Дойдя до вершины холма, мы бросаем школьные сумки и садимся высоко над оврагом, вдыхая токсичную смесь запахов загрязненного речного ила и сирени, прорывающейся между деревьями. Я снимаю туфли и гольфы и ступаю в реку. Когда я захожу в воду по колено, Джен закуривает сигарету, которую стянула у сестры Джоанны.
– Хочешь сигаретку? – кричит она.
Я мотаю головой, Джен кашляет после первой затяжки, и тогда я шагаю дальше, пытаясь удержать равновесие на осклизлых мшистых камнях. Я оборачиваюсь на Джен, и она улыбается раздраженной улыбкой. Ее глаза кажутся желтыми из-за фиолетовых синяков, а на щеке маленький порез. Я знаю, что это, пожалуй, не совсем по-христиански с моей стороны, но я рада, что у Джен фонари под глазами. Рада, что не только я осталась с боевыми шрамами.
– Очень жалко, что тебя так разукрасили.
– Ну, мама поорала каких-нибудь полчаса, а потом ей не хватило духу запретить мне ездить на машине, так что в итоге все вышло не так уж плохо.
Джен бросает камешек вверх по течению: раз-два-три-четыре – как заклинание.
– Моя тоже. Джен…
– Угу? – говорит она, выдыхая голубоватый дым.
– Кого он берет ни следующую игру?
Я скучаю по играм с Джен, по тому, как наши тела находят друг друга на площадке, словно двое страстно влюбленных, танцующих танго, как мы умеем пасовать друг другу и прикрывать друг друга с закрытыми глазами и у нас получается забрасывать мяч в корзину.
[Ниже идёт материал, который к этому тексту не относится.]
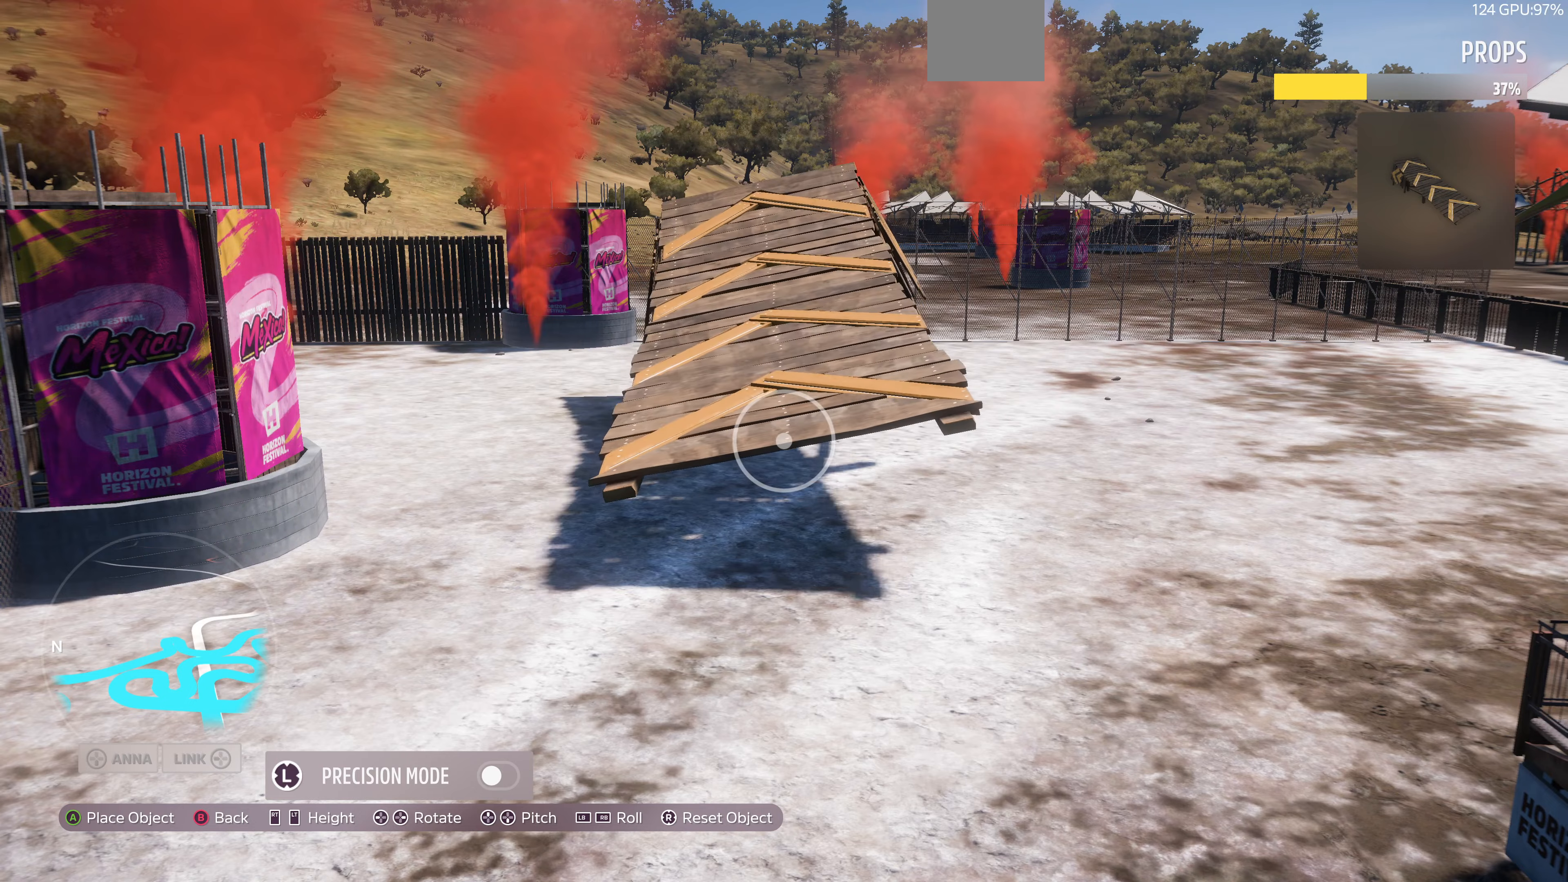
{"buttons": [], "left_stick": "center", "right_stick": "center", "events": [[34, "L1", "up"], [334, "CIRCLE", "down"], [400, "CIRCLE", "up"]]}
– Паршиво без тебя на тренировках, Хол, – говорит она, надевая солнечные очки.
– Да уж.
– Как там твоя сестра? Все такая же тощая?
Я киваю. Джен бросает камешек мне в мягкое место, потом еще один и смеется. Я выхожу на берег, взбираюсь по пригорку и кидаюсь в нее листьями и всяким мусором. Я думаю, как на следующий год Джен присоединится ко всем ее сестрам, кузинам и друзьям-итальянцам в старших классах, удастся ли мне стать там своей или нет. Потом Джен учит меня ругаться по-итальянски, и мы смеемся, считая проплывающих мимо уток.
– Как так получилось, что родители никогда не учили тебя говорить по-польски? Или по-венгерски, или кто там ты есть. Пришлая.
Пришлая. Иммигрантка. Только итальянцы – не пришлые. Я пожимаю плечами и вытираю мокрые ноги о сумку Джен.
– Жизель немного говорит по-венгерски.
– Может, они хотели все забыть и иметь свой тайный язык.
– Может.
Когда я возвращаюсь домой, Жизель лежит под кучей одеял на полу гостиной и потеет. Я дотрагиваюсь до ее лба, он горячий, как будто у нее температура. Она распахивает одеяло, я пристраиваюсь рядом с ней и шепчу:
– Что случилось?
– Я… – говорит она.
– Да, что с тобой случилось?
– Живот болит… Кажется, я слишком много съела. Я кладу руку на ее впалый живот, а другую руку на лоб.
– Тебе плохо? Может, позвоним врачу? Или отвезем тебя в больницу?
Она стонет, сворачиваясь в клубок.
– Нет, только не в больницу, наверно, просто колики или что-нибудь в этом роде.
– Ты такая молодец, Жизель, мы тобой очень гордимся.
Жизель ничего не отвечает, только вытирает нос одеялом.
Мне нужно столько всего ей сказать, что я не могу даже говорить по порядку. Мне хочется спросить ее: почему ты забралась так далеко, когда в этом поганом мире нет даже столько места, чтобы так далеко забраться?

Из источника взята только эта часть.